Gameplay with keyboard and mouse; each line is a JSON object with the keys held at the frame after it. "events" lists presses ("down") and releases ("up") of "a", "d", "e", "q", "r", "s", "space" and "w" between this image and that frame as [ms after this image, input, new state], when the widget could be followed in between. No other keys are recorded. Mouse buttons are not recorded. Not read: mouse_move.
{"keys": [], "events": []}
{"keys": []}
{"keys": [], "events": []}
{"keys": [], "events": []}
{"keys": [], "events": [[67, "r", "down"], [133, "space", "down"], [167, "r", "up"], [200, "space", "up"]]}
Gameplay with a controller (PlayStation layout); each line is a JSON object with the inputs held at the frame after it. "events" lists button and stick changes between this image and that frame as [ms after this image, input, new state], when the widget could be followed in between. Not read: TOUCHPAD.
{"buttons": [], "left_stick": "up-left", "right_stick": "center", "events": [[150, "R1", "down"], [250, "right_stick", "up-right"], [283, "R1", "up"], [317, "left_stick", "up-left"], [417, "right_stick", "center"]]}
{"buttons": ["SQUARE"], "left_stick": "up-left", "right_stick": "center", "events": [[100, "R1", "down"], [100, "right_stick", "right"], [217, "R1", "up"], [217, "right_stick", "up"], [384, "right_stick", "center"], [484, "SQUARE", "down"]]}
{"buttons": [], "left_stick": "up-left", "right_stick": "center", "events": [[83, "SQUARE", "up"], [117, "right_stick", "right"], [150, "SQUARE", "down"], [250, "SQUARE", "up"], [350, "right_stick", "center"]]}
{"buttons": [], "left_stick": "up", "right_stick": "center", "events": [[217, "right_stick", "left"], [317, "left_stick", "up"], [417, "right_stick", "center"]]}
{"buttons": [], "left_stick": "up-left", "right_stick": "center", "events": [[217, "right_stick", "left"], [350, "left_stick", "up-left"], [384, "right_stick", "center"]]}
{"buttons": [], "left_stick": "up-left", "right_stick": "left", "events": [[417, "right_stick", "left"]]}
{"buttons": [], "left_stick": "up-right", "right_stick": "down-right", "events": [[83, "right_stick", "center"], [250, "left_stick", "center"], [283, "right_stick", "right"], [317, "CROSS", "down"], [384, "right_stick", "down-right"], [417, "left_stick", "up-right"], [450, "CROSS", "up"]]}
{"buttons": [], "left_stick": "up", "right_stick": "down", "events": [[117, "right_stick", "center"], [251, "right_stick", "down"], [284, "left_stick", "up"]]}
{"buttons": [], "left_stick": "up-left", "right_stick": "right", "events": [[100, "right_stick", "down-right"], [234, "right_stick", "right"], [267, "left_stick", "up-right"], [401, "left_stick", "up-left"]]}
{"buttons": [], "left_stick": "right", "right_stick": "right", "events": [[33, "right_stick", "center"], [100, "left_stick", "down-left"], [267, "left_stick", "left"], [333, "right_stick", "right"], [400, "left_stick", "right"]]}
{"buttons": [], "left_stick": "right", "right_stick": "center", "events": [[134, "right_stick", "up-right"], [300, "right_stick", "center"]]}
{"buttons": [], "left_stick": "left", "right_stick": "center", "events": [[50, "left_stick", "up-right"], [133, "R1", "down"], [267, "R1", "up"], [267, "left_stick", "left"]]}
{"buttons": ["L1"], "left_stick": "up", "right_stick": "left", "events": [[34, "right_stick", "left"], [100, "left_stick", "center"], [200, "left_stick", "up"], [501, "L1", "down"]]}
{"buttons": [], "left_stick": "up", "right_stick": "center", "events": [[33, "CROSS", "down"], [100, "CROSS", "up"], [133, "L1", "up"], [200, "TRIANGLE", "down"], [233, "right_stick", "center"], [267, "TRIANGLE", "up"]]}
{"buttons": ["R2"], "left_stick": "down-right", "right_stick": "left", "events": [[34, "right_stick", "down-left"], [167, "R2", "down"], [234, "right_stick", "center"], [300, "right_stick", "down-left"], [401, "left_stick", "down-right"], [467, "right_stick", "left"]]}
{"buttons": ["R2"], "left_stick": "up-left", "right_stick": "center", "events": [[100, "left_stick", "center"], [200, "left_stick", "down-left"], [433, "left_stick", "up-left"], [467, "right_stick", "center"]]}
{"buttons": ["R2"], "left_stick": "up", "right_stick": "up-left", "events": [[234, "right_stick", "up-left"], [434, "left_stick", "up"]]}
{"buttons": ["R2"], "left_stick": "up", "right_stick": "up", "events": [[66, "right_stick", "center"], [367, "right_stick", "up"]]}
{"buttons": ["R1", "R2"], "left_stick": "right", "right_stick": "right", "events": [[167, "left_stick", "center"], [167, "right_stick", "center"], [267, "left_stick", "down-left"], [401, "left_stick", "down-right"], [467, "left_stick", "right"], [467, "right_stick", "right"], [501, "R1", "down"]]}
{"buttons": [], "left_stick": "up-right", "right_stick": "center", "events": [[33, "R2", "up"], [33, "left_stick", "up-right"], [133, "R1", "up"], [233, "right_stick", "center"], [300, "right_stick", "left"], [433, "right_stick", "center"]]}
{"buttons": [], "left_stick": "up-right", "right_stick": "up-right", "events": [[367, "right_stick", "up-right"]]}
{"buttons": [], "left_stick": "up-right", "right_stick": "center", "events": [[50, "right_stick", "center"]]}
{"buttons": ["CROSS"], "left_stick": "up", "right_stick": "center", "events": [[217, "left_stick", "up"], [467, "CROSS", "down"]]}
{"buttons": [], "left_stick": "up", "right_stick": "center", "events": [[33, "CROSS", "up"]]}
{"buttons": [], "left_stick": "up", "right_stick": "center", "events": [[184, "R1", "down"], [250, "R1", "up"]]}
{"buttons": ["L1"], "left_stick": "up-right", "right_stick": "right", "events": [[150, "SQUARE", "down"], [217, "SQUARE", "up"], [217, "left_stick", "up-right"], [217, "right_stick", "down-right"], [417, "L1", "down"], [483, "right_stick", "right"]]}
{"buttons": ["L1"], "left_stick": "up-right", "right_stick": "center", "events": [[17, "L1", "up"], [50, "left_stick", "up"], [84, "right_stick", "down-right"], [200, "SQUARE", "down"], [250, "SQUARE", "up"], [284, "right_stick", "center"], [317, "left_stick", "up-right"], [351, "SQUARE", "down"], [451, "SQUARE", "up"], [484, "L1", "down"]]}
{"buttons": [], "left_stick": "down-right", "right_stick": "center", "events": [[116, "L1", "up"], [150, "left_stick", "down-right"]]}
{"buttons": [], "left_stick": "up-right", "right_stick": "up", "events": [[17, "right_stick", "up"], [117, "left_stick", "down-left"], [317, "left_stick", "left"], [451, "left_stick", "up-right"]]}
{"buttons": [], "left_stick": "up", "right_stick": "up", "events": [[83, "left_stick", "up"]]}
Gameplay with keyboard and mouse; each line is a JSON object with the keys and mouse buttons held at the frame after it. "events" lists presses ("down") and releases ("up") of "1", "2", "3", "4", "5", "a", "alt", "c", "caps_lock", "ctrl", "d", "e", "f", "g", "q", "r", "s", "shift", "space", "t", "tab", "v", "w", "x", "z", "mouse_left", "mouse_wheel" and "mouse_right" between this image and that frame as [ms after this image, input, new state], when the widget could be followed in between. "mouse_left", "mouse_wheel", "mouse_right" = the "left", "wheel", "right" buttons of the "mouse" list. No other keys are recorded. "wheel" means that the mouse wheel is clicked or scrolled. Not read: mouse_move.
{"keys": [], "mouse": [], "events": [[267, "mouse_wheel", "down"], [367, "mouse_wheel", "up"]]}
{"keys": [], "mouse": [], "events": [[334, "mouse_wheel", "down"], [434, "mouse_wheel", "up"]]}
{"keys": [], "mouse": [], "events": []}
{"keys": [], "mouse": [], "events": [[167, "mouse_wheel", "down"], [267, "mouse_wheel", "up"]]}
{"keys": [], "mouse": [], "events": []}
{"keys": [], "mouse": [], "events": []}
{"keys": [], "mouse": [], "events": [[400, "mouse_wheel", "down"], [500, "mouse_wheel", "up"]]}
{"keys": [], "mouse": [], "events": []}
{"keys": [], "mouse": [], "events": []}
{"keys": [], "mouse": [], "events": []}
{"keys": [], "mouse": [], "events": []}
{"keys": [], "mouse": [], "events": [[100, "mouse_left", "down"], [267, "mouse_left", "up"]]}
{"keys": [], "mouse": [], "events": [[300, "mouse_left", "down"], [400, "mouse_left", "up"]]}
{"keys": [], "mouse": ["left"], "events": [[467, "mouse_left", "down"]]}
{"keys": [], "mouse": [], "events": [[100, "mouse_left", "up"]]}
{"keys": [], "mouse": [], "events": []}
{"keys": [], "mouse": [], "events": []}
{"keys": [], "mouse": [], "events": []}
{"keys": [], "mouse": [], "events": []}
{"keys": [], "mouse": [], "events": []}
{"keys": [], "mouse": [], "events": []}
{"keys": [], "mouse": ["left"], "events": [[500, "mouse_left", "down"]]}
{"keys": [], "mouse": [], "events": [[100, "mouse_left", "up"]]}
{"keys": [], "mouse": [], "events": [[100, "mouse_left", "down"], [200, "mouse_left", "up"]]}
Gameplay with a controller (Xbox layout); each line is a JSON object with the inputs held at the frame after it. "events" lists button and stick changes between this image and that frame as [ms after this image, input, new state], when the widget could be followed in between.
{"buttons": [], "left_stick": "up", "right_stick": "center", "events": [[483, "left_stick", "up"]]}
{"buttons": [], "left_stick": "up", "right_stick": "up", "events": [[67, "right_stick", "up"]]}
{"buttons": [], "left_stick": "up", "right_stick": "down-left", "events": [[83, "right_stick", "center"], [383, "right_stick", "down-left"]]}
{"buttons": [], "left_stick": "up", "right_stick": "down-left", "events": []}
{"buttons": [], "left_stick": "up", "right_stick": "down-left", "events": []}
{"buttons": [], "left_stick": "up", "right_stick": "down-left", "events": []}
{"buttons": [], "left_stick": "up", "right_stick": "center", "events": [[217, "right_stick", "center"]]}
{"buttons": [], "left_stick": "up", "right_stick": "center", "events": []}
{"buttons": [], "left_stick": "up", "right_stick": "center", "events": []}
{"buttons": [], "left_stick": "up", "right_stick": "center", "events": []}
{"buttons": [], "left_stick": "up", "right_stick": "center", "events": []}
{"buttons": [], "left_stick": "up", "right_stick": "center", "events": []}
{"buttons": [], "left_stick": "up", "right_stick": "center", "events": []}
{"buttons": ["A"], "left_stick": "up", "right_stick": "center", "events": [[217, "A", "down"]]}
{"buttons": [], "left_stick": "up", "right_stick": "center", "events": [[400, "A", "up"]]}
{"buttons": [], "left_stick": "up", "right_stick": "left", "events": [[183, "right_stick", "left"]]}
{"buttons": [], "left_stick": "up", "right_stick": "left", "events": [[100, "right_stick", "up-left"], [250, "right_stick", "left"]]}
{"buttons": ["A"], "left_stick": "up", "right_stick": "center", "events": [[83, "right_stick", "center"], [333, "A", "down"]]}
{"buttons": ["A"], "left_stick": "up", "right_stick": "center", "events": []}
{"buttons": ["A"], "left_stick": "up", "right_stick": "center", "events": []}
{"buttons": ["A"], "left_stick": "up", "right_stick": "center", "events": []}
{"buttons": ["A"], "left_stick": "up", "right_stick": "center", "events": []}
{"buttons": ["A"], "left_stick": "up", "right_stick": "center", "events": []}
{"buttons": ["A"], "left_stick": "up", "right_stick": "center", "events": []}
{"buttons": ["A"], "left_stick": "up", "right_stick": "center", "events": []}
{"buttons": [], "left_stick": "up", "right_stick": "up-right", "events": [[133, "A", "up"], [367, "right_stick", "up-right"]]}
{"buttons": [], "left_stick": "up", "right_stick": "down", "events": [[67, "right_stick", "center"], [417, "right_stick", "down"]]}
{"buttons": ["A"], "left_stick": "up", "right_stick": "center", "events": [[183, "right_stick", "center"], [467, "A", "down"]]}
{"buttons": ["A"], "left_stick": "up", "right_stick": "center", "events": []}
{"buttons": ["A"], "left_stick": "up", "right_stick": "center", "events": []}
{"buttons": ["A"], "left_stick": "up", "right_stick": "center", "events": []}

Your task — How many lines in the records above contain the string "controller"? State the number and nothing more.

Answer area — 2